In the July-September period, BNK Financial Group posted a net profit of 145.6 billion won ($126.7 million) and an operating profit of 202.4 billion won on sales of 1.28 trillion won - solid earnings meeting expectations by local brokerage firms. For the full year in 2016, BNK Financial Group is projected to raise 550.6 billion won in net income and 725.6 billion won in operating income.

Shares, however strangely underperformed. According to Mirae Asset Securities Co., BNK Financial Group’s price to earnings ratio (PER) that measures the current share price to its per-share earnings is 5.4 based on its estimated 2016 earnings, which is relatively lower than that of its bigger peers Shinhan Financial Group and KB Financial Group with 8 each, Industrial Bank of Korea with 7, and Hana Bank and Woori Bank with 6.5.

Han Jung-tae, an analyst at Hana Financial Investment, said that BNK Financial Group’s PER is about 29.1 percent below the average of other banks, which means the shares have that much potential to go up if conditions in the broader market improve.

The shares are also cheaper in terms of price-to-book ratio (PBR) that compares market value to book value. The group’s PBR is 0.45 based on its estimated year-end earnings, which is lower than Shinhan Financial Group’s 0.66 and KB Financial Group’s 0.55. Analysts claim there is no justice to such poor market evaluation except upon naïve thinking that the group is smaller because it does business beyond the capital. BNK Financial Group is based in Busan, Ulsan, and other Gyeongsang Province regions with its top Busan Bank and Kyongnam Bank.

Analysts also point to BNK Financial Group’s high level of return on equity (ROE), which is a measure of a company’s profitability in relation to its net assets. The higher the figure, the more profit a company reaps by utilizing its capital.

BNK Financial Group’s ROE is 8.4 percent, which is the highest in the industry, followed by Shinhan Financial Group with 8.3 percent. BNK Financial Group has been delivering the highest ROE in the industry for the past several years.
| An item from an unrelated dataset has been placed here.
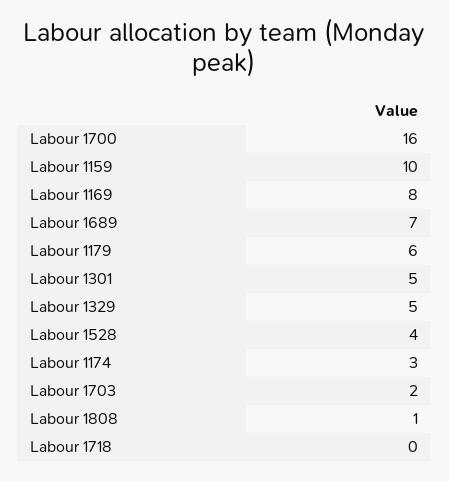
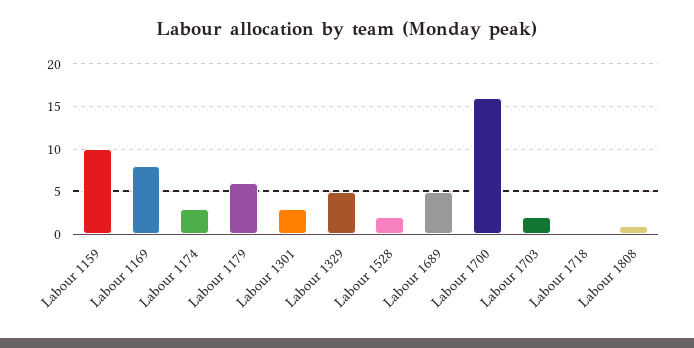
Labour 1689: 7 -> 5
Labour 1301: 5 -> 3
Labour 1528: 4 -> 2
Market analysts, however, raise concerns over its rising nonperforming loan (NPL) ratio and default rate. As of the third quarter ended September, Kyongnam Bank’s NPL ratio was 1.24 percent, up 0.05 percentage point from the previous quarter ended June while its default rate reached 1.04 percent, up 0.44 percentage point over the cited period. The company said that the figures were up due to an expected one-off factor involving STX Offshore & Shipbuilding Co. and that the temporary rise should cause no concern.